3) Banale mais très perverse est également la grande règle de Popper connue sous le nom de principe de falsifiabilité ou plus exactement de réfutation. Popper utilise subtilement cette règle pour en faire une ligne de démarcation entre propositions scientifiques et métaphysiques :

« Une proposition scientifique n'est donc pas une proposition vérifiée (avec certitude) - ni même vérifiable par l'expérience (c'est-à-dire par l'intermédiaire de tests scientifiques) -, mais une proposition réfutable (ou falsifiable[) dont on ne peut affirmer qu'elle ne sera jamais réfutée. La proposition « Dieu existe » est pour Popper dotée de sens, mais elle n'est pas scientifique, car elle n'est pas réfutable. La proposition « Tous les cygnes sont blancs » est une conjecture scientifique. Si j'observe un cygne noir, cette proposition sera réfutée. C'est donc la démarche de conjectures et de réfutations qui permet de faire croître les connaissances scientifiques. »

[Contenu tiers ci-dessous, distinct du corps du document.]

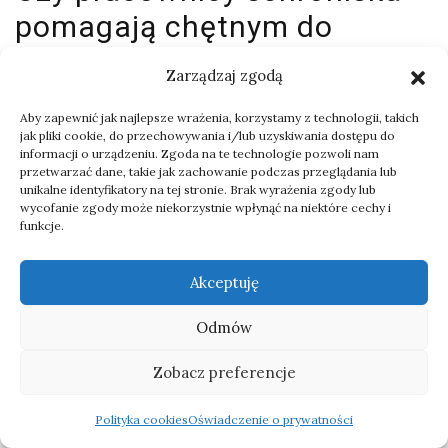
pomagają chętnym do
adopcji wybrać
Zarządzaj zgodą
odpowiedniego psa? W jaki
Aby zapewnić jak najlepsze wrażenia, korzystamy z technologii, takich
sposób się to odbywa?
jak pliki cookie, do przechowywania i/lub uzyskiwania dostępu do
informacji o urządzeniu. Zgoda na te technologie pozwoli nam
przetwarzać dane, takie jak zachowanie podczas przeglądania lub
To trudne pytanie i zależy jak na nie spojrzeć.
unikalne identyfikatory na tej stronie. Brak wyrażenia zgody lub
wycofanie zgody może niekorzystnie wpłynąć na niektóre cechy i
Jesteśmy tam przede wszystkim dla zwierząt i to na
funkcje.
nas ciąży odpowiedzialność za ich dalsze losy. Z całą
pewnością schronisko nie jest sklepem, w którym
Akceptuję
można sobie po prostu wybrać psa i poprosić o
zapakowanie, bo i takie sytuacje się zdarzały.
Odmów
Zobacz preferencje
Staramy się, aby z adopcji były zadowolone obie
strony, pies i człowiek. Jeśli pomimo chęci człowieka
Polityka cookies
Oświadczenie o prywatności
widzimy, że adopcja psa, to niedobry pomysł, to po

Nous sommes là en pleine sophistique dont il nous appartient d’en démêler les écheveaux très subtilement embrouillés. Remettant cette règle à l’endroit,on dira qu’une proposition est scientifique si on peut affirmer qu’elle pourrait un jour être fausse puisque doit s’ouvrir pour elle la possibilité d’une expérience l’a mettant en doute. Ainsi, un énoncé scientifique doit non seulement faire l’objet de nombreux tests pour sa validité, mais le chercheur doit imaginer aussi qu’il est possible qu’elle soit fausse par d’autres tests. Nous sommes en pleine folie épistémologique et bien évidemment l’exemple donné d’un test de réfutation impossible est celui de l’existence de Dieu, le but étant de débarasser la science des arguties sans fin de la théologie.

 

Car, en définitive, à quoi revient la règle de la réfutation ? D’une part à affirmer qu’un énoncé à partir duquel on ne peut effectuer aucune expérience pour sa vérification n’est pas scientifique, d’autre part à dire qu’une vérité est vraie jusqu’à ce qu’une expérience en prouve le contraire. La règle de falsification/réfutation de Popper se résume à une intrication très byzantine de ces deux principes communs.

Mais le big-bang n’est absolument pas réfutable puisque aucune expérience ne pourra jamais démontré qu’il est faux. Pourtant, la quasi totalité de la communauté scientifique est assurée de sa validité. Alors ?

Alors, on peut alors se demander à quoi sert un idéologue des sciences comme Popper, si, comme nous le pensons, les chemins de la certitude sont  des voies tourmentées et très souvent irrationnelles où on ne respecte ni les panneaux dangers ni les sens interdits.